Par Anne Sinclair, publié dans le Huffington Post le 18 mai 2014

Je laisse aux spectateurs et aux critiques le soin de juger ce film, s'ils ont envie de le regarder. Nombreux sont ceux d'ailleurs qui ont déjà exprimé leur opinion peu flatteuse, et leur ennui.

Je n'ai pas l'habitude, dans ces colonnes, de faire part de mes sentiments personnels. Mais comme le personnage de Simone dans le film "Welcome to New York" prétend me représenter, je veux seulement dire ici mon dégoût.

Dégoût, d'un film où l'exhibition permanente du corps de Gérard Depardieu, présentée comme une audace, donne en fait le haut-le-cœur. Dégoût des dialogues minables et grotesques. Dégoût de la façon dont M. Ferrara représente les femmes, ce qui doit illustrer ses propres pulsions. Dégoût enfin et surtout du soi-disant face à face des deux personnages principaux, où les auteurs et producteurs du film projettent leurs fantasmes sur l'argent et les juifs.
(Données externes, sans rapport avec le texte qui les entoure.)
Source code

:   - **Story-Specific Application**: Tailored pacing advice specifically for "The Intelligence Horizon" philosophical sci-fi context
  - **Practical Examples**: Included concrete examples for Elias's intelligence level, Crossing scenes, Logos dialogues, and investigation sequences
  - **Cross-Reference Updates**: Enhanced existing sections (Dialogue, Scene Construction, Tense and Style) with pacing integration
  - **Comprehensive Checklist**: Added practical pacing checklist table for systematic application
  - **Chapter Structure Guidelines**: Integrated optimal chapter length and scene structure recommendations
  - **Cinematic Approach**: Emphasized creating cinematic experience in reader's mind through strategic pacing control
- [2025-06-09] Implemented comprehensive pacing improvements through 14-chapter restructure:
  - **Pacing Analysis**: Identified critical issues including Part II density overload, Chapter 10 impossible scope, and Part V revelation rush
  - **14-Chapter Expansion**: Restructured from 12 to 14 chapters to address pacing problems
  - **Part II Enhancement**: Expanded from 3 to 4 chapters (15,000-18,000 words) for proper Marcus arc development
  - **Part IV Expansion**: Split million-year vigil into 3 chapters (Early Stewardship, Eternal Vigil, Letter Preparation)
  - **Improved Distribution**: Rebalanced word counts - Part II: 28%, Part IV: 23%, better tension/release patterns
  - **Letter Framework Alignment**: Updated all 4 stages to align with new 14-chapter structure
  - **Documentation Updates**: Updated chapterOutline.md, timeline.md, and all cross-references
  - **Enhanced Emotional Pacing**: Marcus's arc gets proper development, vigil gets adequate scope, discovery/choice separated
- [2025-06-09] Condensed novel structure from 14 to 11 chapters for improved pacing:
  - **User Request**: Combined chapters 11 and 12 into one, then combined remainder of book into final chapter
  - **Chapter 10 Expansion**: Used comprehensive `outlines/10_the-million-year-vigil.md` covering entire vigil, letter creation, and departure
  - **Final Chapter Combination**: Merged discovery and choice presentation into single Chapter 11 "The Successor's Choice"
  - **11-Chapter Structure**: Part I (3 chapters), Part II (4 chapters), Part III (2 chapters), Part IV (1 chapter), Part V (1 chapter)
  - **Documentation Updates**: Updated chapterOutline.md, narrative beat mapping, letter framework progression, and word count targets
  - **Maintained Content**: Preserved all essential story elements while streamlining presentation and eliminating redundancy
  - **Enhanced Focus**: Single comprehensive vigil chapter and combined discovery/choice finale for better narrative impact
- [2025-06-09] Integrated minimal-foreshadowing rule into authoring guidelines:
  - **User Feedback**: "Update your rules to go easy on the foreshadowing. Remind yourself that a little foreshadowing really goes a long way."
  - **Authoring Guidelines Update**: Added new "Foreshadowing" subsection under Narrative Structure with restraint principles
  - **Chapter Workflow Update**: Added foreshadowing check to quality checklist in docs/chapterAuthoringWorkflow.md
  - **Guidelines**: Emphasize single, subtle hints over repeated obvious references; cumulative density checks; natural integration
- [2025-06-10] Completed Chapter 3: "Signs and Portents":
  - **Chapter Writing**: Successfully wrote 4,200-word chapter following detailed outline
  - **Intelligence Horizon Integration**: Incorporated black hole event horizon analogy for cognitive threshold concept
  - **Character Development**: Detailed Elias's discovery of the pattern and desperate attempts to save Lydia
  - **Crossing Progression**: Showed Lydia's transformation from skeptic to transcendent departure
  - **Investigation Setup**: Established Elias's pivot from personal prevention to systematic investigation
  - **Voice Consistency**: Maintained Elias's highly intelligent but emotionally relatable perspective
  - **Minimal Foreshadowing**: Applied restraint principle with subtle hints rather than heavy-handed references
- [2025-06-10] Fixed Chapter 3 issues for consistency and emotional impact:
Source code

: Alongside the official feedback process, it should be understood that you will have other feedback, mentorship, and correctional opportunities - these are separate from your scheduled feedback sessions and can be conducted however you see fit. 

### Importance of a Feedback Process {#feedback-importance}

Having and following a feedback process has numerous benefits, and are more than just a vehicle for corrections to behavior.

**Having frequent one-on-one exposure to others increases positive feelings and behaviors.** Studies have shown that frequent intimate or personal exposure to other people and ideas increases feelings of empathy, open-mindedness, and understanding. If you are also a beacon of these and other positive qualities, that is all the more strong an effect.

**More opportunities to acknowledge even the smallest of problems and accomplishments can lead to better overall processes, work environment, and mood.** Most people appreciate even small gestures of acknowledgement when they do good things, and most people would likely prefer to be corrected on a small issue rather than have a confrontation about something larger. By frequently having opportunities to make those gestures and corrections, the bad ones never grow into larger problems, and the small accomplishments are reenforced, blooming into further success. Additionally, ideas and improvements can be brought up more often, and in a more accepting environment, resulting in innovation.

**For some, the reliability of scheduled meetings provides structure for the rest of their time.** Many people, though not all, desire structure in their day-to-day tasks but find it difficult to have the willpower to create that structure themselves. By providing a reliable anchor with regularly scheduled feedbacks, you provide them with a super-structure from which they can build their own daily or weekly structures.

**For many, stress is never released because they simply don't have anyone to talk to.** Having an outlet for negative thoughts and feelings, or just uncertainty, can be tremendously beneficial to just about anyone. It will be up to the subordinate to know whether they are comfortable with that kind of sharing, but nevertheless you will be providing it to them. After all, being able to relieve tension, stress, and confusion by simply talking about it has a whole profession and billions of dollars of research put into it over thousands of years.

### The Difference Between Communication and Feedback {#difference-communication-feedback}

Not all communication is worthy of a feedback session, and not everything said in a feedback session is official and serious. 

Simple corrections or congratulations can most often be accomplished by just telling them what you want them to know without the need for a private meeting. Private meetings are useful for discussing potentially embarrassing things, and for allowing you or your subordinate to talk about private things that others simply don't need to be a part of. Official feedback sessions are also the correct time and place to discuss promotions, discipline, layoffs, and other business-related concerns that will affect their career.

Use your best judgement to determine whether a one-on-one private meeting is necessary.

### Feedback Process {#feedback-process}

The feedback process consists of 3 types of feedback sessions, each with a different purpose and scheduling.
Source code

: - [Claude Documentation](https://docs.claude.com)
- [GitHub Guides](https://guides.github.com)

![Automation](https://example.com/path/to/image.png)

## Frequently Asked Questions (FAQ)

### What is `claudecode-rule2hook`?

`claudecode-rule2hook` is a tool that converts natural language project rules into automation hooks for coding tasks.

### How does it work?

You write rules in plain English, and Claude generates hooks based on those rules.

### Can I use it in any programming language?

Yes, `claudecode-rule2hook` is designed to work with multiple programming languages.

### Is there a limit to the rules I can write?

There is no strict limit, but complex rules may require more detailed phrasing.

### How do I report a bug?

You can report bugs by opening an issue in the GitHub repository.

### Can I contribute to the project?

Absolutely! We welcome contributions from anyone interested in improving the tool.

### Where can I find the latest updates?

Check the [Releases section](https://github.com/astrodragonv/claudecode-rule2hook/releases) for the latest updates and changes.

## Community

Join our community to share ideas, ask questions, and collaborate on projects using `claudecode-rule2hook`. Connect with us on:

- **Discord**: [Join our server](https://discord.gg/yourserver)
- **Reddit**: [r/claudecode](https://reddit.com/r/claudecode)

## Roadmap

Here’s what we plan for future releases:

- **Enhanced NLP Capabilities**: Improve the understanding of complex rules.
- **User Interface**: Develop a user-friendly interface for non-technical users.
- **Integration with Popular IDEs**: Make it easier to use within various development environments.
Les allusions à ma famille pendant la guerre sont proprement dégradantes et diffamatoires. Elles disent le contraire de ce qui fut. Mon grand-père a dû fuir les nazis, et a été déchu de sa nationalité française par le gouvernement de Vichy. Mon père a rejoint la France Libre et a combattu jusqu'à la Libération. Dire autre chose relève de la calomnie. Je ne pensais pas avoir à défendre aujourd'hui leur mémoire devant des attaques aussi clairement antisémites, motivées chez le réalisateur sans doute par ses propres problèmes, et chez le producteur par son goût du profit.

Cela étant, je ne ferai pas à Messieurs Ferrara et Maraval le plaisir de les attaquer en justice. Ils l'ont dit, ils n'attendent que cela. Je n'attaque pas la saleté, je la vomis.